***** Selected extract *****

3.2.2.1.2.4.7. Checksum

–checksum <file>

–checksum <directory>

–checksum –from-file <file-list>

  • Action: Get the checksum of a files or files inside a directory or list of files

  • Output: Show MD5/Adler32 checksums for files

  • Example:

ada --tokenfile [PROJECT_tokenfile].conf --checksum /[FILE or DIRECTORY]
# create a filelist and get checksums for files in it
ada --tokenfile [PROJECT_tokenfile].conf --list /disk/mydir > files-to-checksum
sed -i -e 's/^/\/disk\/mydir\//' files-to-checksum
ada --tokenfile [PROJECT_tokenfile].conf --checksum --from-file files-to-checksum
#/disk/file1  ADLER32=80690001
#/disk/file2  ADLER32=80690001
#/disk/file3  ADLER32=80690001

3.2.2.1.2.4.8. View your usage

  • Action: get your storage usage with Rclone

  • Example:

rclone --config=[PROJECT_tokenfile].conf size [PROJECT_tokenfile]:/

3.2.2.1.2.4.9. Staging

The dCache storage at SURFsara consists of magnetic tape storage and hard disk storage. If your quota allocation includes tape storage, then the data stored on magnetic tape has to be copied to a hard drive before it can be used. This action is called Staging files or ‘bringing a file online’.

Your macaroon needs to be created with UPDATE_METADATA permissions to allow for staging operations.

–stage <file>

–stage <directory>

–stage –from-file <file-list>

  • Action: Stage a file from tape or files in directory or a list of files (restore, bring it online)

  • Output: the file or list of files comes online on disk

  • Example:

#list files to get the status
ada --tokenfile [PROJECT_tokenfile].conf --longlist /[PROJECT_tape_dir]
#file1  1186443  2020-02-13 16:27 UTC  tape  NEARLINE
#file2  1635     2018-10-24 15:34 UTC  tape  NEARLINE

#stage a single file
ada --tokenfile [PROJECT_tokenfile].conf --stage /[PROJECT_tape_dir]/file1

#stage a list of files
ada --tokenfile [PROJECT_tokenfile].conf --stage --from-file files-to-unstage

3.2.2.1.2.4.10. Unstaging

Your macaroon needs to be created with UPDATE_METADATA permissions to allow for unstaging operations.

–unstage <file>

–unstage <directory>

–unstage –from-file <file-list>

  • Action: Unstage/Release a file from tape or files in directory or a list of files

  • Output: the file or list of files is unstaged and may be removed for the disk any time so dCache may purge its online replica.

#unstage a single file
ada --tokenfile [PROJECT_tokenfile].conf --unstage /[PROJECT_tape_dir]/file1

#unstage a list of files
ada --tokenfile [PROJECT_tokenfile].conf  --list /tape > files-to-unstage
sed -i -e 's/^/\/tape\//' files-to-unstage
ada --tokenfile [PROJECT_tokenfile].conf  --unstage --from-file files-to-unstage

3.2.2.1.2.5. Transfer Data

In order to transfer files from/to dCache we use the same [PROJECT_tokenfile].conf and the rclone client to trigger webdav transfers as shown below.

***** Source data *****

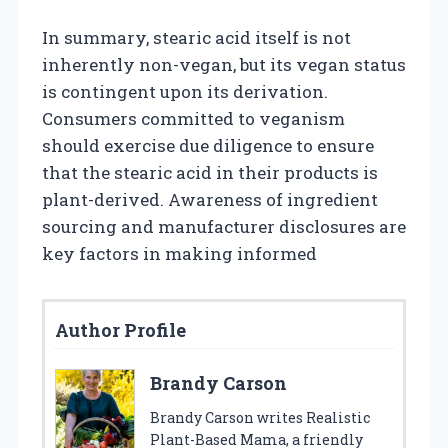
In summary, stearic acid itself is not
inherently non-vegan, but its vegan status
is contingent upon its derivation.
Consumers committed to veganism
should exercise due diligence to ensure
that the stearic acid in their products is
plant-derived. Awareness of ingredient
sourcing and manufacturer disclosures are
key factors in making informed
Author Profile
Brandy Carson
Brandy Carson writes Realistic
Plant-Based Mama, a friendly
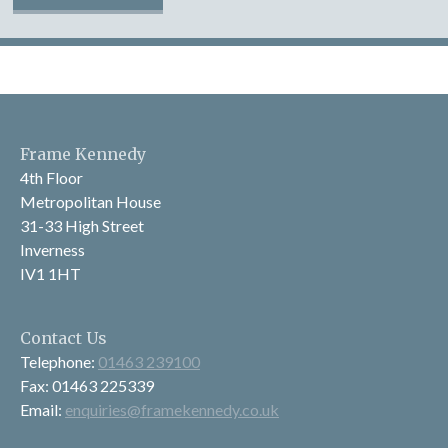
Frame Kennedy
4th Floor
Metropolitan House
31-33 High Street
Inverness
IV1 1HT
Contact Us
Telephone:
01463 239100
Fax: 01463 225339
Email:
enquiries@framekennedy.co.uk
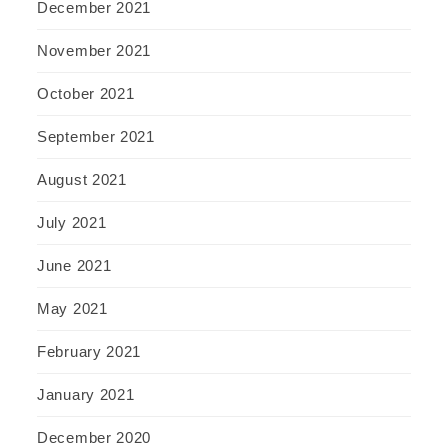
December 2021
November 2021
October 2021
September 2021
August 2021
July 2021
June 2021
May 2021
February 2021
January 2021
December 2020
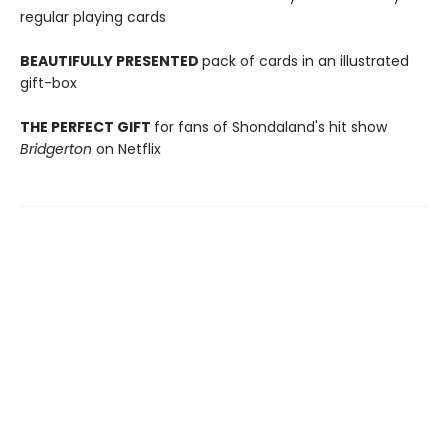
regular playing cards
BEAUTIFULLY PRESENTED
pack of cards in an illustrated
gift-box
THE PERFECT GIFT
for fans of Shondaland's hit show
Bridgerton
on Netflix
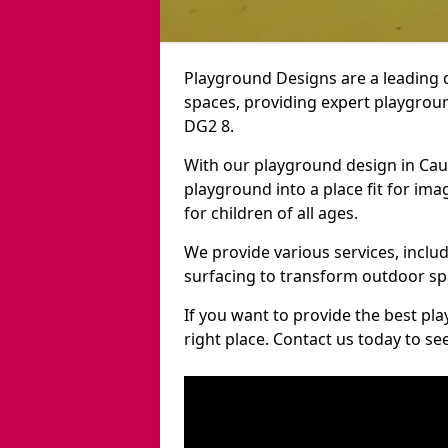
Playground Designs are a leading 
spaces, providing expert playgroun
DG2 8.
With our playground design in Cau
playground into a place fit for ima
for children of all ages.
We provide various services, inclu
surfacing to transform outdoor s
If you want to provide the best pl
right place. Contact us today to s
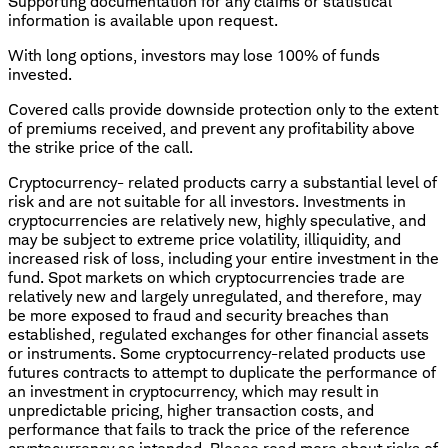
Supporting documentation for any claims or statistical
information is available upon request.
With long options, investors may lose 100% of funds
invested.
Covered calls provide downside protection only to the extent
of premiums received, and prevent any profitability above
the strike price of the call.
Cryptocurrency- related products carry a substantial level of
risk and are not suitable for all investors. Investments in
cryptocurrencies are relatively new, highly speculative, and
may be subject to extreme price volatility, illiquidity, and
increased risk of loss, including your entire investment in the
fund. Spot markets on which cryptocurrencies trade are
relatively new and largely unregulated, and therefore, may
be more exposed to fraud and security breaches than
established, regulated exchanges for other financial assets
or instruments. Some cryptocurrency-related products use
futures contracts to attempt to duplicate the performance of
an investment in cryptocurrency, which may result in
unpredictable pricing, higher transaction costs, and
performance that fails to track the price of the reference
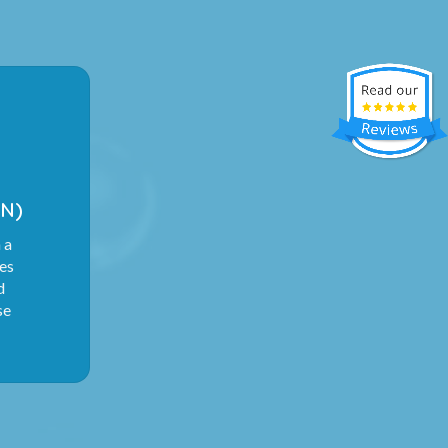
N)
 a
ies
d
se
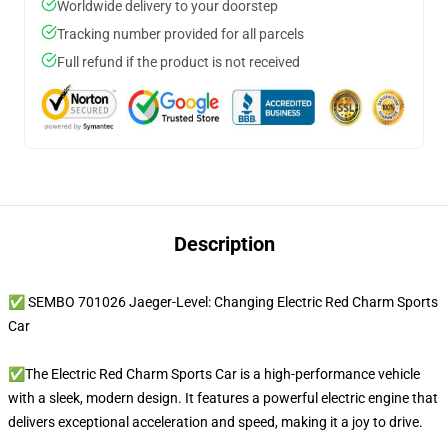
Worldwide delivery to your doorstep
Tracking number provided for all parcels
Full refund if the product is not received
Description
✅ SEMBO 701026 Jaeger-Level: Changing Electric Red Charm Sports
Car
✅The Electric Red Charm Sports Car is a high-performance vehicle
with a sleek, modern design. It features a powerful electric engine that
delivers exceptional acceleration and speed, making it a joy to drive.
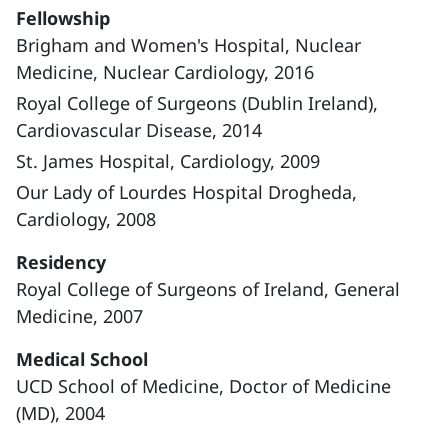
Fellowship
Brigham and Women's Hospital, Nuclear
Medicine, Nuclear Cardiology, 2016
Royal College of Surgeons (Dublin Ireland),
Cardiovascular Disease, 2014
St. James Hospital, Cardiology, 2009
Our Lady of Lourdes Hospital Drogheda,
Cardiology, 2008
Residency
Royal College of Surgeons of Ireland, General
Medicine, 2007
Medical School
UCD School of Medicine, Doctor of Medicine
(MD), 2004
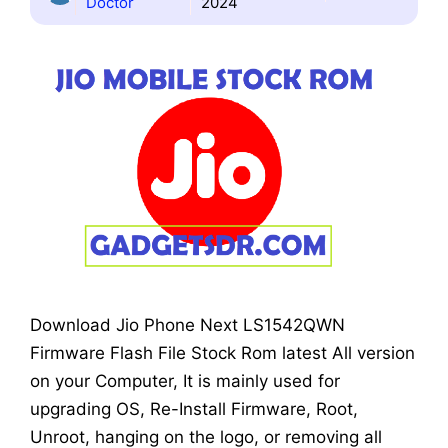
Doctor
2024
Download Jio Phone Next LS1542QWN
Firmware Flash File Stock Rom latest All version
on your Computer, It is mainly used for
upgrading OS, Re-Install Firmware, Root,
Unroot, hanging on the logo, or removing all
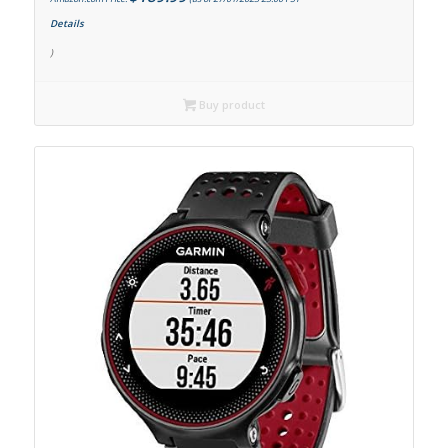
Details
)
Buy product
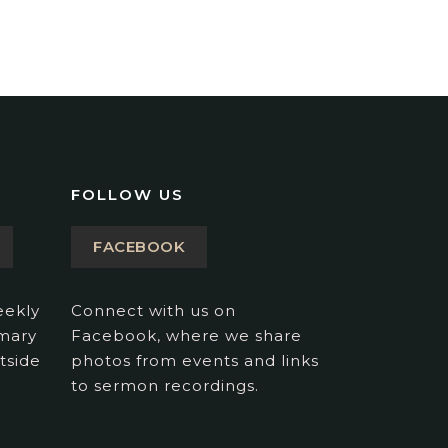
FOLLOW US
FACEBOOK
eekly
Connect with us on
imary
Facebook, where we share
tside
photos from events and links
to sermon recordings.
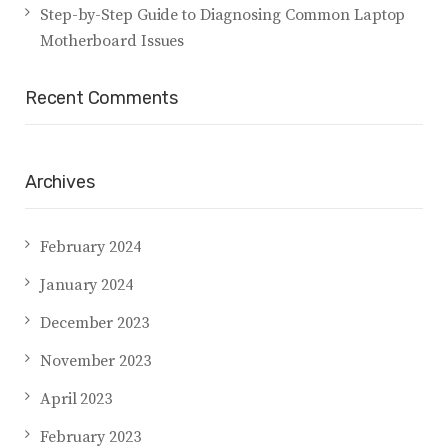
Step-by-Step Guide to Diagnosing Common Laptop
Motherboard Issues
Recent Comments
Archives
February 2024
January 2024
December 2023
November 2023
April 2023
February 2023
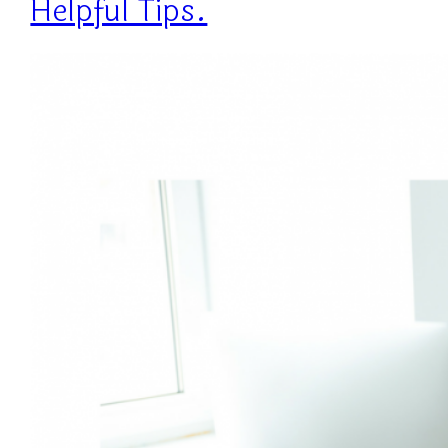
Helpful Tips.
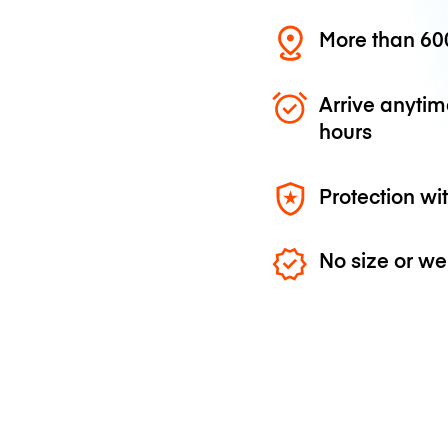
More than 600
Arrive anytim
hours
Protection wi
No size or we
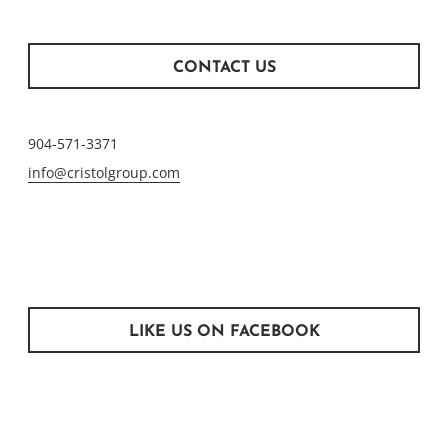
CONTACT US
904-571-3371
info@cristolgroup.com
LIKE US ON FACEBOOK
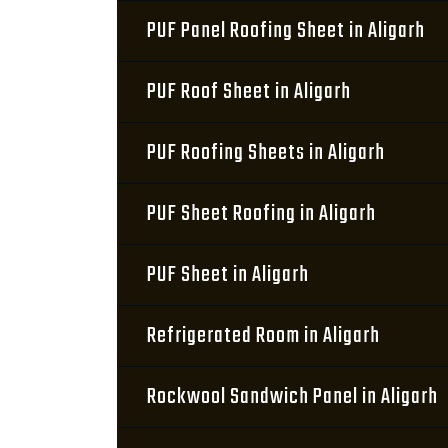
PUF Panel Roofing Sheet in Aligarh
PUF Roof Sheet in Aligarh
PUF Roofing Sheets in Aligarh
PUF Sheet Roofing in Aligarh
PUF Sheet in Aligarh
Refrigerated Room in Aligarh
Rockwool Sandwich Panel in Aligarh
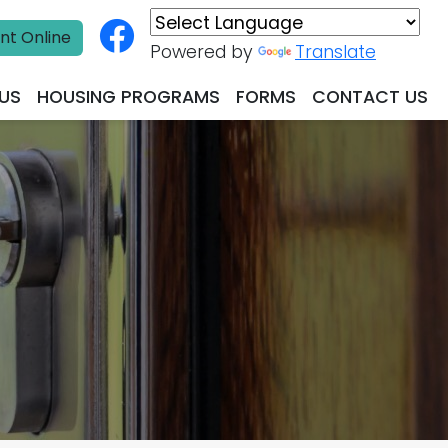
nt Online
Powered by
Translate
US
HOUSING PROGRAMS
FORMS
CONTACT US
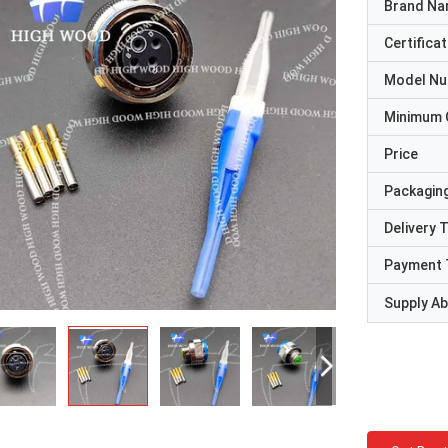
Brand N
Certificat
Model N
Minimum 
Price
Packaging
Delivery 
Payment 
Supply Abi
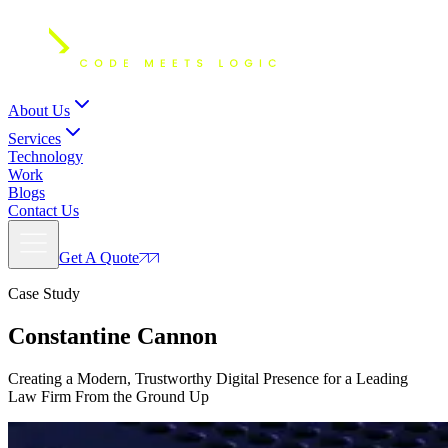
About Us
Services
Technology
Work
Blogs
Contact Us
Get A Quote
Case Study
Constantine
Cannon
Creating a Modern, Trustworthy Digital Presence for a Leading
Law Firm From the Ground Up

*****

What you will do:
A) Can you set down the part of the dCache excerpt that begins with the words "3.2.2.1.2.4.8. View your" and stops after the words "a file online’."?
B) In the dCache excerpt, what is the action of copying data from magnetic tape to a hard drive called?
C) Do these statements agree with the dCache excerpt? For each, answer yes or no and quote the words that decide it.
(i) The dCache storage at SURFsara consists only of hard disk storage.
(ii) The checksum output shows MD5/Adler32 checksums for files.
(iii) Storage usage is viewed with Rclone.

Solutions below:
A)
3.2.2.1.2.4.8. View your usage

  • Action: get your storage usage with Rclone

  • Example:

rclone --config=[PROJECT_tokenfile].conf size [PROJECT_tokenfile]:/

3.2.2.1.2.4.9. Staging

The dCache storage at SURFsara consists of magnetic tape storage and hard disk storage. If your quota allocation includes tape storage, then the data stored on magnetic tape has to be copied to a hard drive before it can be used. This action is called Staging files or ‘bringing a file online’.

B) It is called Staging files or "bringing a file online."

C)
(i) No: "consists of magnetic tape storage and hard disk storage"
(ii) Yes: "Show MD5/Adler32 checksums for files"
(iii) Yes: "get your storage usage with Rclone"